Lin, J., Milligan, I., Oard, D. W., Ruest, N., & Shilton, K. (2020). We Could, but Should We?: Ethical Considerations for Providing Access to GeoCities and Other Historical Digital Collections. Proceedings of the 2020 Conference on Human Information Interaction and Retrieval, 135–144. https://doi.org/10.1145/3343413.3377980

This article considers the ethical issues of web archiving, particularly when it comes to researchers that want to work with older content. The authors suggest that research that uses certain online data sets, particularly the archived collection of GeoCities websites, necessarily changes the context of publication. Despite being published on the public web, GeoCites were once relatively private and making the archive freely available could disclose personal information in a way that had never been anticipated. While our use of the Genius.com database does not raise the same issues of private information, this article serves as an important reminder that by using publicly available data we are nevertheless transforming it and changing the context of publication.

Moser, S. (2007). Media modes of poetic reception: Reading lyrics versus listening to songs. Poetics, 35(4), 277–300. https://doi.org/10.1016/j.poetic.2007.01.002

In this article, Moser argues that “songs are a multisensorial mode of linguistic communication” and therefore analyses of how song texts are received may consider many factors. Although lyrics exist in multiple modalities, such as oral, printed, and audiovisual forms, most analyses of lyrics follow traditional methods of textual analysis. Moser suggests that lyrics that have been separated from their melody and vocal reproduction does not necessarily represent the full song text. This is an important caveat for our project, where lyrics specifically take a central role. While we may be able to describe broad trends in jazz lyrics, we must be weary of overgeneralizing our findings as representative of jazz music more

Myers, M. (2013). Why Jazz Happened. University of California Press.

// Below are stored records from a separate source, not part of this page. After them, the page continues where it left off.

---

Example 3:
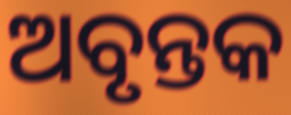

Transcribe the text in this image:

ଅବୃନ୍ତକ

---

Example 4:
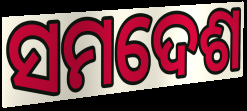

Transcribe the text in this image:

ସମଦେଶ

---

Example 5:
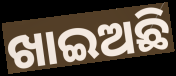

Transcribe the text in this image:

ଖାଇଅଛି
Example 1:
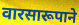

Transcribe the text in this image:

This book provides a social history of the mid century, specifically 1942-1972, jazz that connects changes in style to changes in the music industry, and in American culture at large. The narrative focuses almost entirely on the major commercial and technological forces that allowed jazz to be recorded and broadcast. Some of the major extra-musical factors that made this possible include developments in business, technology, the economy, demographics, and race relations. Myers accomplishes this by using a combination of sources, much pulled from insider interviews Myers personally conducted during the years 2008-2011 with performers, producers, and many others within the industry. In our encoding of song lyrics, various words and phrases found in these songs that correlate to specific social history events can be correctly tagged and/or noted.

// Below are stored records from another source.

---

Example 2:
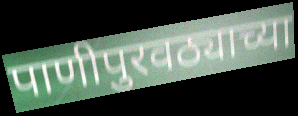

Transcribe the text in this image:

पाणीपुरवठ्याच्या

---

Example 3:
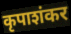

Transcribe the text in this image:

कृपाशंकर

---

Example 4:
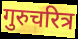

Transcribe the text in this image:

गुरुचरित्र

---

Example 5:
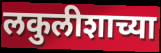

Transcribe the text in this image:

लकुलीशाच्या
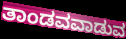
ತಾಂಡವವಾಡುವ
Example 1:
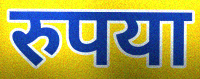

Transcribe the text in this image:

रुपया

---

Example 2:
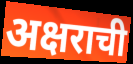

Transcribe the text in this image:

अक्षराची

Rhody, L. M. (2012). Topic Modeling and Figurative Language. Journal of Digital Humanities, 2(1). http://journalofdigitalhumanities.org/2-1/topic-modeling-and-figurative-language-by-lisa-m-rhody/ 

LDA looks at a finite number of topics within a corpus of texts. Topic modeling of figurative texts does not produce topics with the same clarity as non-fiction or academic text in general (how would this work for song lyrics?). Can not apply labels to topics in the same way based on our assumption that the topics or “thematic” especially if you know the texts and are pre-supposed to reading it a certain way (e.g. the meanings are more fluid in figurative texts). Topics are representations of discourse rather than thematics strong of coherent terms (language as it is used and is it participates in recognized social forms) = TYPES OF TOPICS. Then examine the docs/samples of docs that the model tells you apply to each type of discourse to see what they tell you about the generated topic.

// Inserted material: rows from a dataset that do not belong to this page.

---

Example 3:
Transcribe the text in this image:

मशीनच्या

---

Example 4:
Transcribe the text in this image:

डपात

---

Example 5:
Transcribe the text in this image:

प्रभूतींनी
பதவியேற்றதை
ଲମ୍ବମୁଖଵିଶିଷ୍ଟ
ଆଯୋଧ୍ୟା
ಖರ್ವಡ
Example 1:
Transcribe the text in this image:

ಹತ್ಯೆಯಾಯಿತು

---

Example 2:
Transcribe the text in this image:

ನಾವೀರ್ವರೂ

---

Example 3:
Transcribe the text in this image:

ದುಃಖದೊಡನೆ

Rustin-Paschal, N., & Tucker, S. (Eds.). (2008). Big ears: Listening for gender in jazz studies. Duke University Press.

Tucker and Rustin-Paschal put together a collection of articles by eminent scholars in multiple disciplines, all centered around the idea of jazz and gender. Various articles cover women and men, masculinity and femininity, race, class, and space in varied ways. Specifically with the article, "Separated at 'Birth': Singing and the History of Jazz", the author critiques the ways in which singing (gendered female) and actual female singers have been removed from the genre and history of jazz in favor of the dominance of male-coded instrumentalism. By our DH project focusing (almost) exclusively on song lyrics as a textual analysis, we are re-emphasizing the importance of singers and their significant role within the jazz genre. For our own use of this book, not all articles will be used since the chapters included go beyond our own scope such as Ursel Schlicht's article on women musicians and audiences in post-war Germany.

Stratton, V. N., & Zalanowski, A. H. (1994). Affective Impact of Music Vs. Lyrics. Empirical Studies of the Arts, 12(2), 173–184. https://doi.org/10.2190/35T0-U4DT-N09Q-LQHW

This article demonstrates that lyrics alone can evoke different affective responses, as compared to music alone or music and lyrics combined. This research demonstrates the value in a project such as ours, which focuses solely on the lyrics of music. However, it also rightly reminds us that lyrics have a different impact on individuals when they are separated from their original music. Therefore, our project must be precise in how we describe our methodologies, as well as recognize the limited scope of our analysis.

Sugimoto, G. (2019). Introduction to Populating a Website with API Data. Programming Historian. https://programminghistorian.org/en/lessons/introduction-to-populating-a-website-with-api-data

The article provides information on integrating API data onto a webpage. It walks through the steps of registering for an API by utilizing the “European” API as an example. Then, it provides the steps to set up a virtual server using XAMPP and goes over basic HTM/PHP syntax. Finally, it walks through the process of integrating a JSON file from the API data in the previous example, into a  new web page.This is a useful tutorial if our group decides to display elements of our project onto a webpage. While PHP can become complicated, this particular use of it shouldn’t be too difficult.

Tucker, S. (1999). Telling Performances: Jazz History Remembered and Remade by the Women in the Band. Oral History Review, 26(1), 67–84. https://doi.org/10.1093/ohr/26.1.67

In this article, author Sherrie Tucker argues that more attention should be given to the oral histories of women jazz musicians. By doing so, jazz historians would gain a more complex understanding of the history of jazz and the contributions that women have made to the genre. Tucker contrasts this proposed methodology with the contemporary scholarship that focuses on “favored artistes” and “superior genres.” An interesting feminist historical analysis and critique that highlights the overlooked contributions of women to jazz. The article is also an important reminder that academic methodology can shape the way history is told.

Turkel, W. J., & Crymble, A. (2012). Output Keywords in Context in an HTML File with Python. Programming Historian. https://programminghistorian.org/en/lessons/output-keywords-in-context-in-html-file

This tutorial in Programming Historian describes a method for using python to write data into an HTML file. While the tutorial’s example—a dictionary of n-grams—may be different from what analysis we eventually conduct, the descriptions of writing a python function to wrap data in HTML tags is useful for getting our work into a presentable format.

Walsh, M. (2021). Song Genius Data Collection. In Introduction to Cultural Analytics & Python. https://doi.org/10.5281/ZENODO.4411250

In her textbook, Melanie Walsh describes methods to use Python for Cultural Analytics methods. In this section, she provides a helpful tutorial on how to interact with the Genius.com API via python. The tutorial outlines basic concepts for working with the API, examples for collecting song lyrics, and some initial scripts to being processing song lyrics that have been saved to text files. Most importantly, she introduces John Miller’s Python package LyricsGenius which is a helpful wrapper for interacting with the Genius API.